Un Paese spaccato a metà, tra chi condanna “senza se e senza ma” la violenza sulle donne e chi invece ritiene che sia comunque un fatto privato o che in alcuni casi anche le vittime abbiano delle responsabilità. È quanto emerge da una ricerca su un campione di mille persone, rappresentative della popolazione adulta degli italiani, condotta da Ipsos e da WeWorld, ong che ha progetti in Italia e all’estero a favore dell’infanzia e delle donne. Il 49% pensa che le colpe della violenza di genere non siano in alcun modo attribuibili alla donna e che sia un fenomeno che riguarda tutti. Il 35% invece, pur condannando la violenza, ritiene che sia più una faccenda famigliare, da risolvere in privato. C’è poi un 16% che attribuisce alla donna qualche responsabilità perché magari ha provocato l’uomo, oppure l’ha esasperato o tradito. “Ancora oggi nel 2017 fotografiamo un Paese profondamente diviso nell’opinione su ciò che si configura come violenza di genere -commenta Nando Pagnoncelli, presidente di Ipsos-. Un cambiamento radicale di mentalità è ancora piuttosto lontano, ma per fortuna ci sembra che possiamo contare sulle agenzie educative primarie per incidere sulle nuove generazioni a riparazione delle attuali carenze”.
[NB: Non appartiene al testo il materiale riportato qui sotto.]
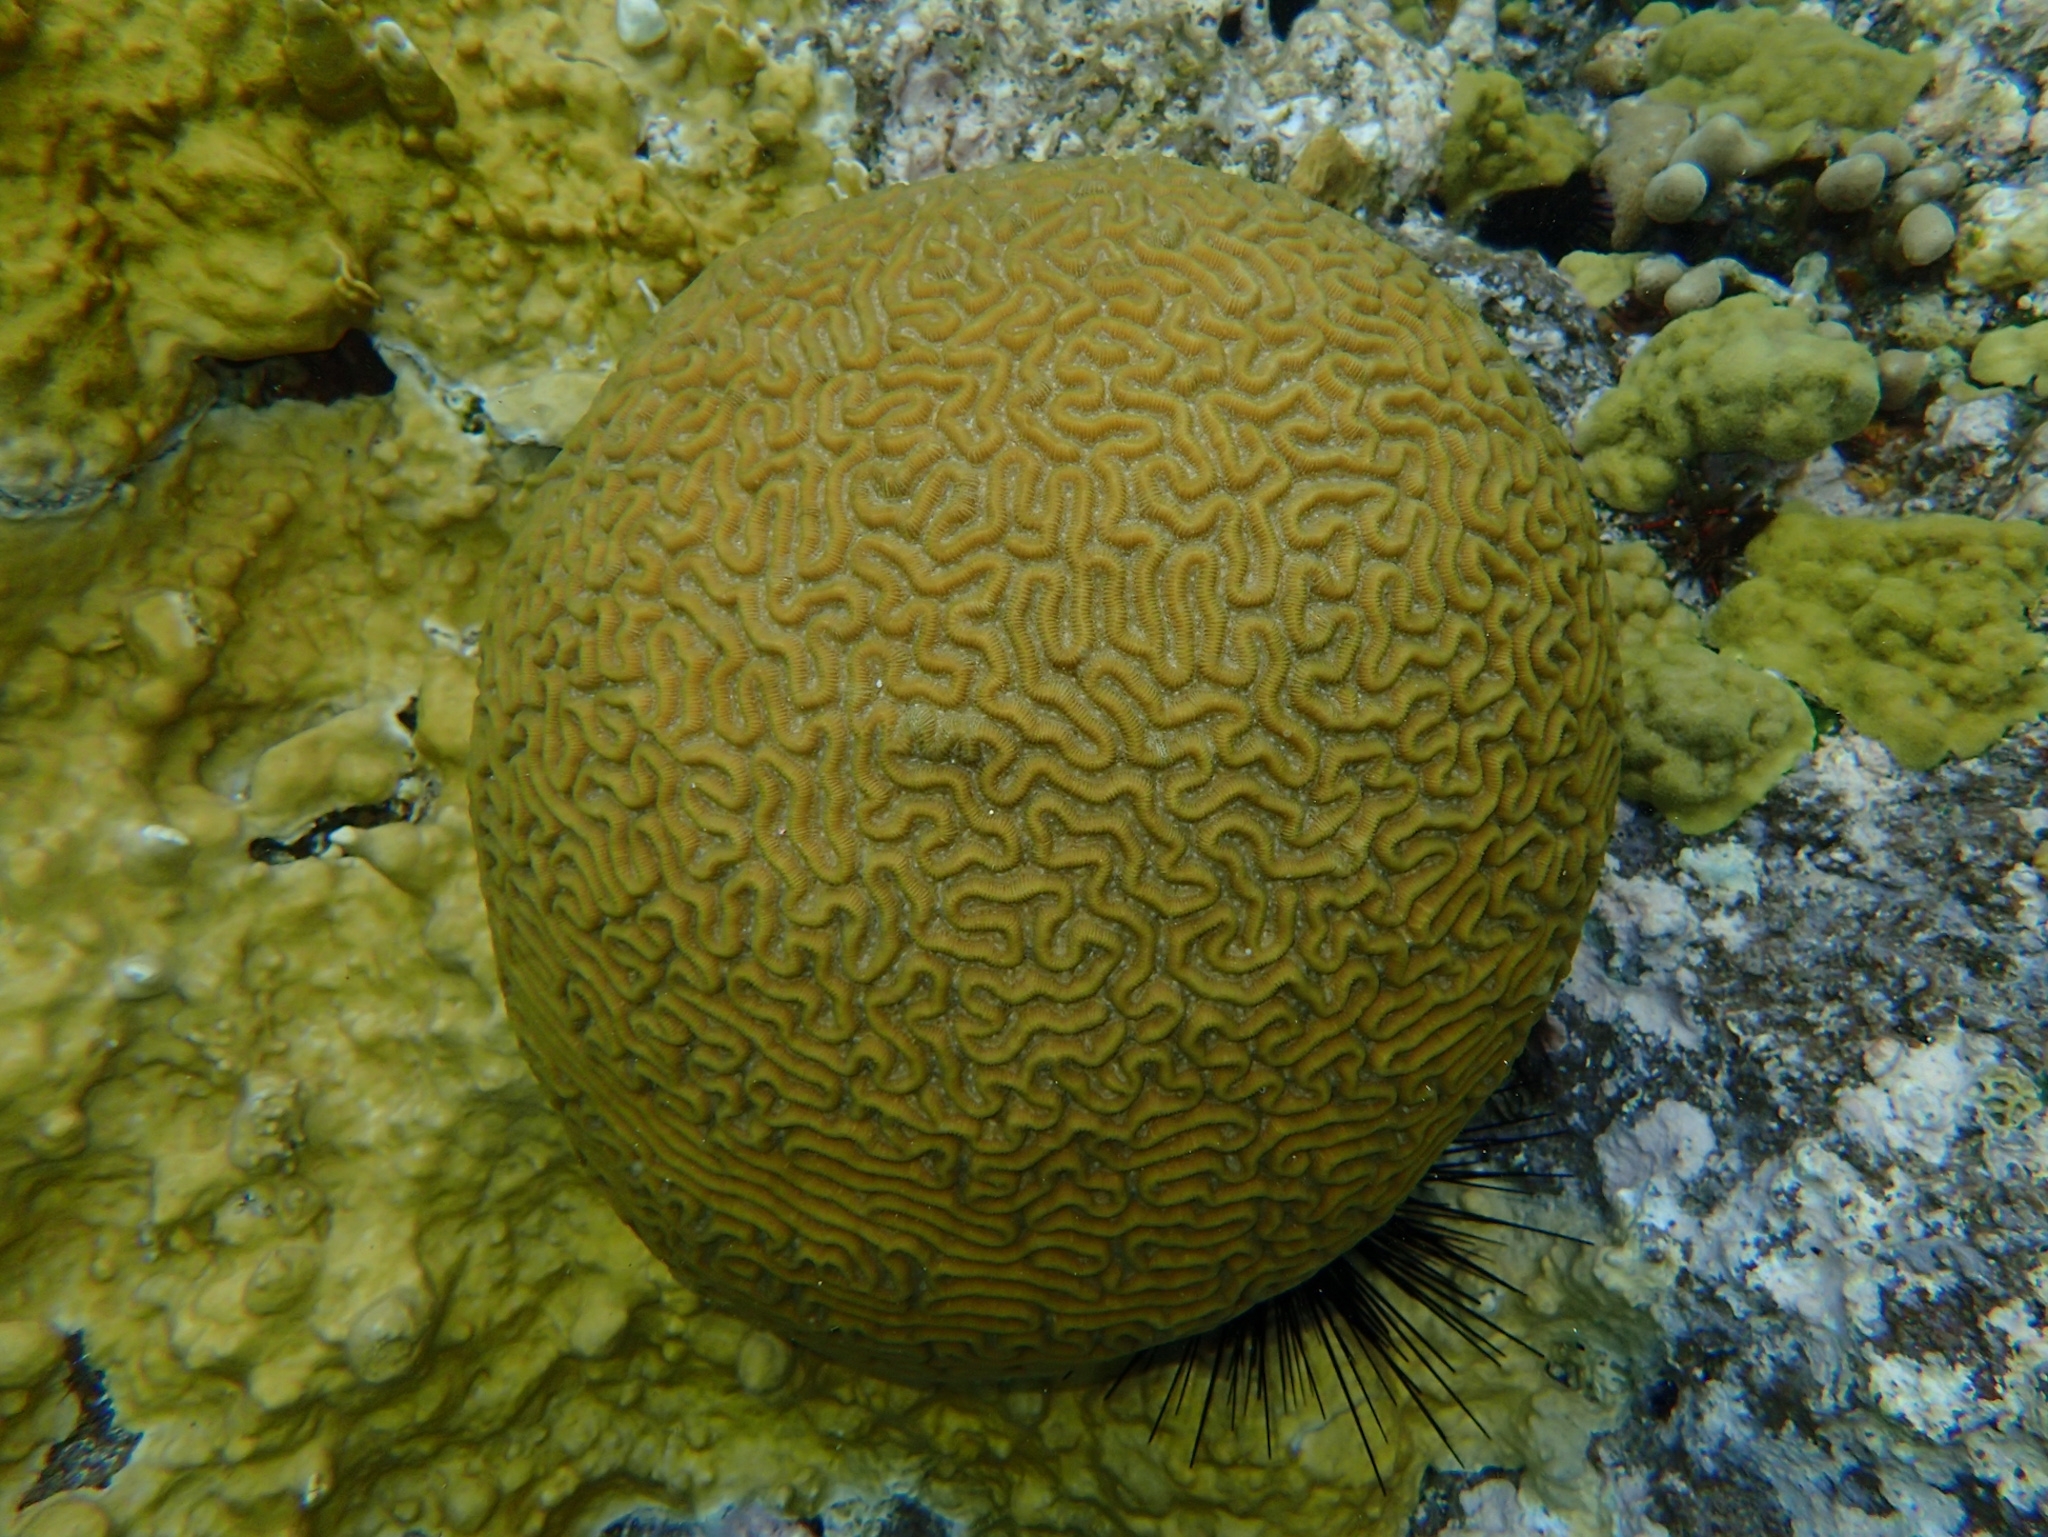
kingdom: Animalia
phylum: Cnidaria
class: Anthozoa
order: Scleractinia
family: Faviidae
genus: Pseudodiploria
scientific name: Pseudodiploria strigosa
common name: Symmetrical brain coral
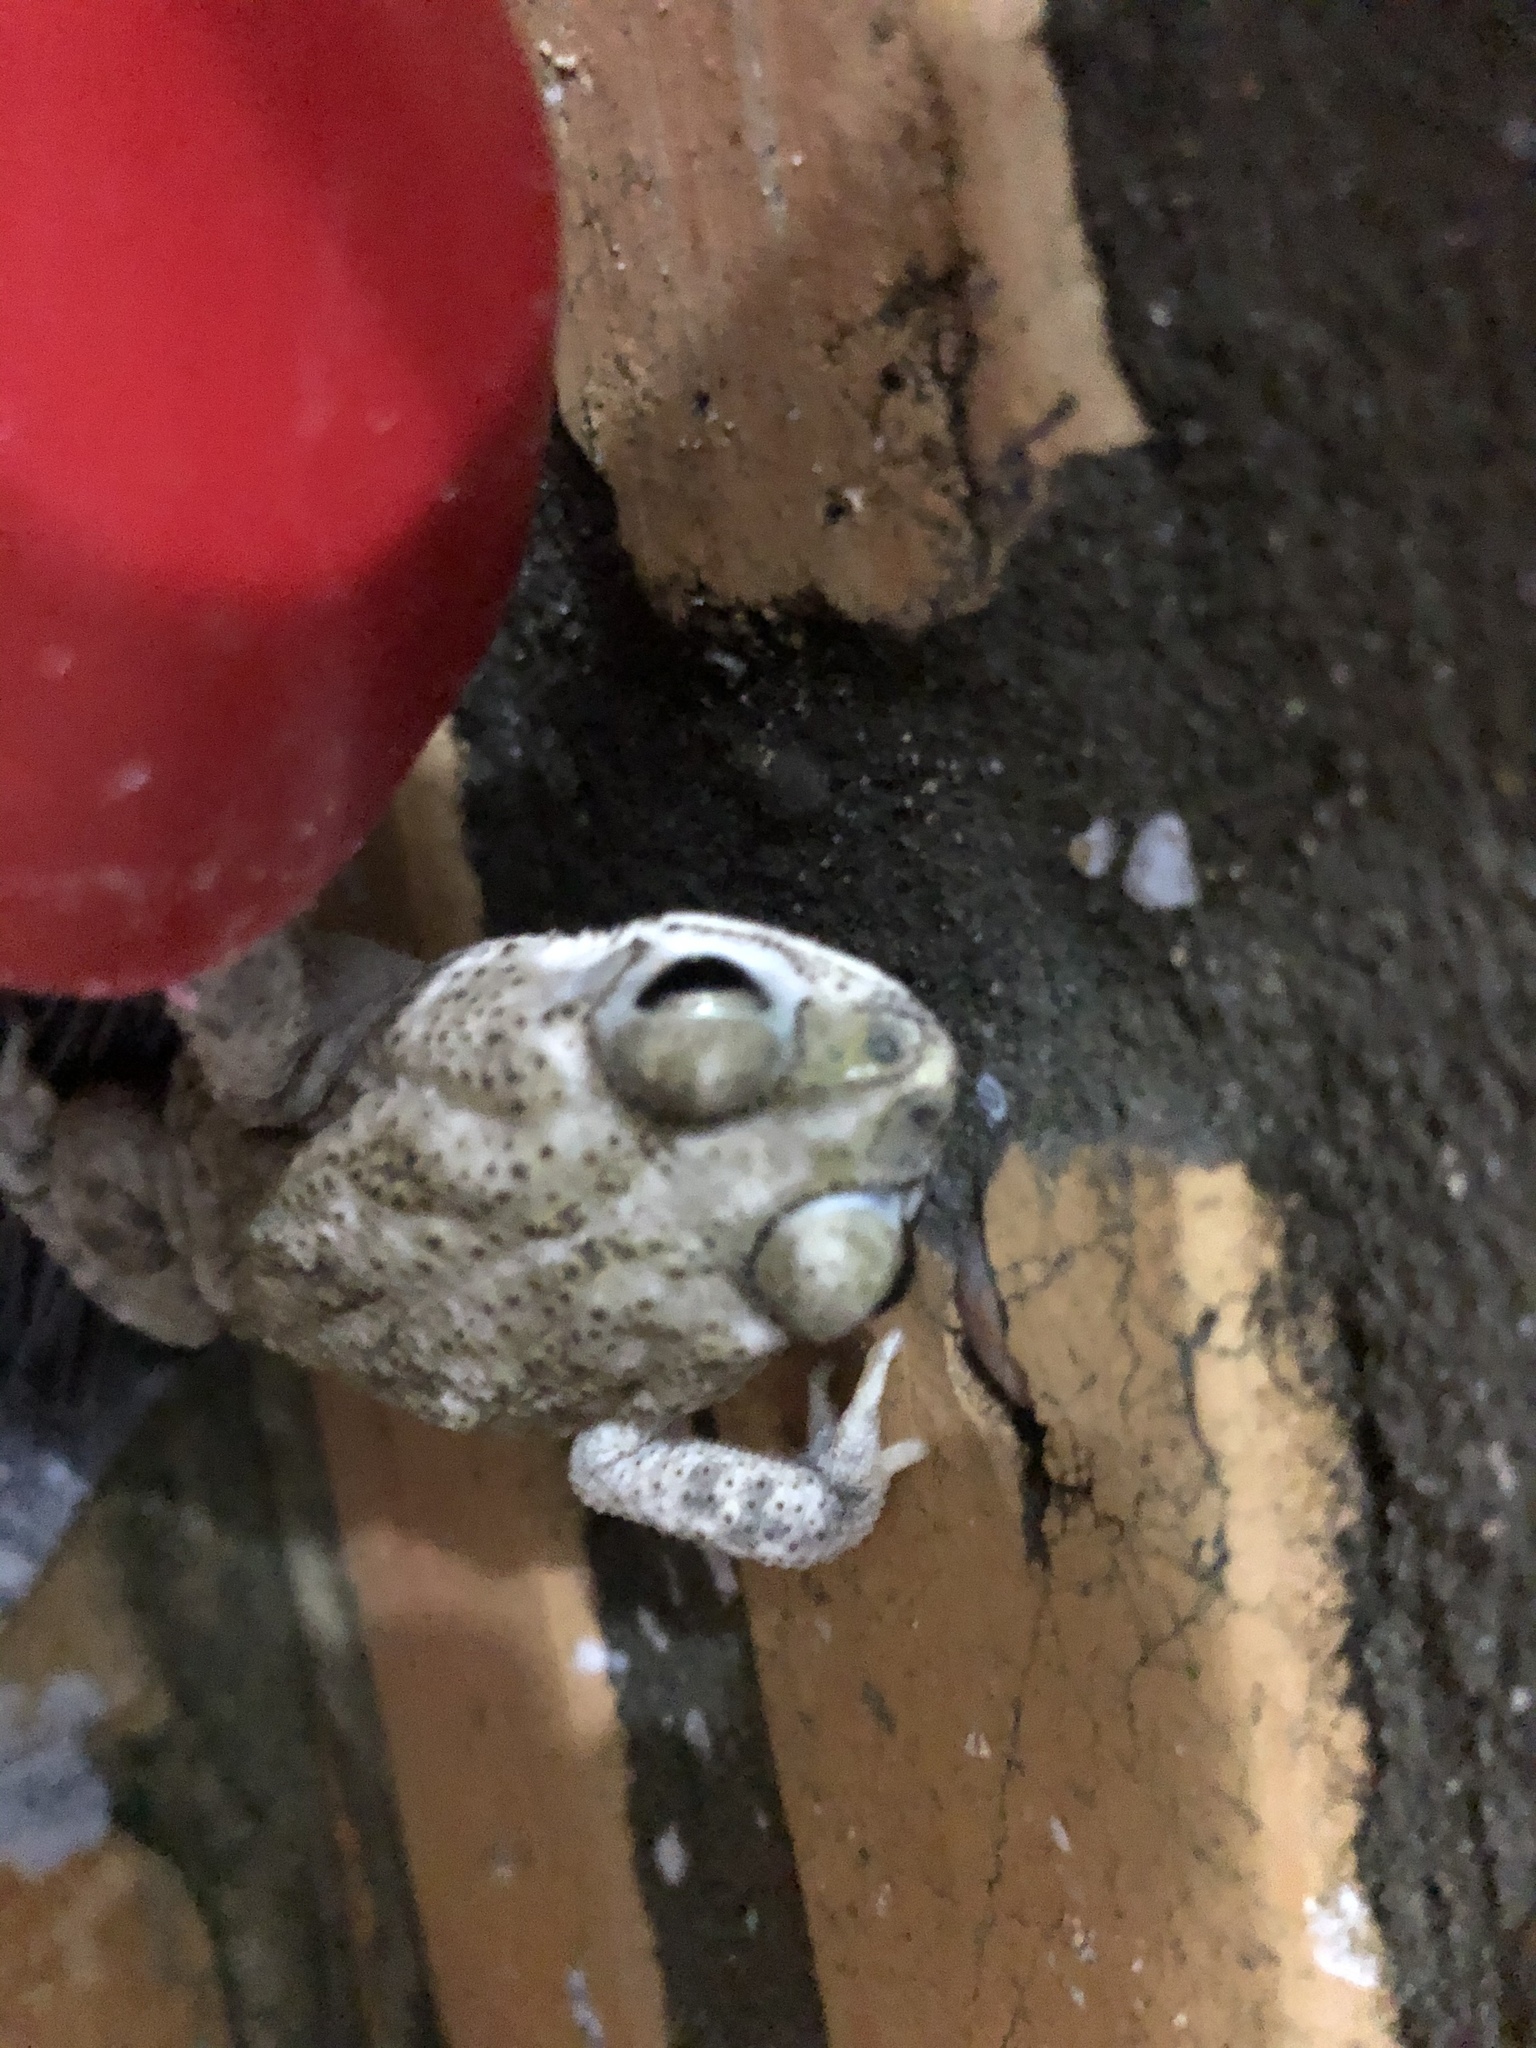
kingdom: Animalia
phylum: Chordata
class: Amphibia
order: Anura
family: Bufonidae
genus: Rhinella
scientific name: Rhinella granulosa
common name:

L’indagine rivela anche altri aspetti sorprendenti. Sono principalmente le donne, dai 54 ai 65 anni, che vivono nel nord ovest dell’Italia a schierasi dalla parte delle vittime senza eccezioni, mentre coloro che ritengono la violenza un fatto risolvere in famiglia sono uomini e vivono nel nord est. Chi tende a giustificare l’uomo è invece giovane (18-29 anni) e vive nel Centro Sud.
Quel che è certo, comunque, è che il fenomeno è ormai ben conosciuto. Per un italiano su tre la violenza sulle donne è “molto diffusa” e per il 63% i casi sono aumentati negli ultimi anni e l’85% è consapevole che accadono soprattutto all’interno delle mura domestiche. Ma poi c’è ancora uno zoccolo duro di persone che è portato a tollerare alcuni comportamenti. E così per il 19% degli intervistati è lecito “fare battute e prese in giro a sfondo sessuale”, per il 17% “fare avances fisiche esplicite”, il 10% “obbligare una donna a lasciare il lavoro o a cercarne uno”, il 9% “impedire a una donna qualsiasi decisione in merito alla gestione dell’economia familiare” e l’8% “controllare o impedire amicizie di una donna con altre persone”. “La ricerca mette in luce uno stereotipo e un pregiudizio odioso e assolutamente anacronistico -dichiara Marco Chiesara, presidente di WeWorld-. Per la nostra ong riuscire a scardinare questo modo di pensare è fondamentale”.
Agli intervistati sono state sottoposte anche domande sulla violenza assistita, ossia quella di cui sono vittime i bambini quando vedono episodi di violenza in famiglia (o ne percepiscono le conseguenze sulla mamma). Il 49% non ne ha mai sentito parlare, il 36% l’ha sentita nominare, mentre il 15% sa di che cosa si tratti.
Dall’indagine emergono anche alcuni stereotipi duri a morire sul ruolo della donna e dell’uomo all’interno della famiglia. Se l’84% è d’accordo sul fatto che gli uomini devono partecipare alla gestione della casa (fare le pulizie o la spesa o cucinare), il 65% ritiene comunque che la donna sia capace di sacrificarsi molto più di un uomo. Non solo, Il 37% ritiene che tutte le donne sognino di sposarsi e il 36% che, quando ci sono i figli, è meglio che sia il marito a lavorare e la donna a restare a casa.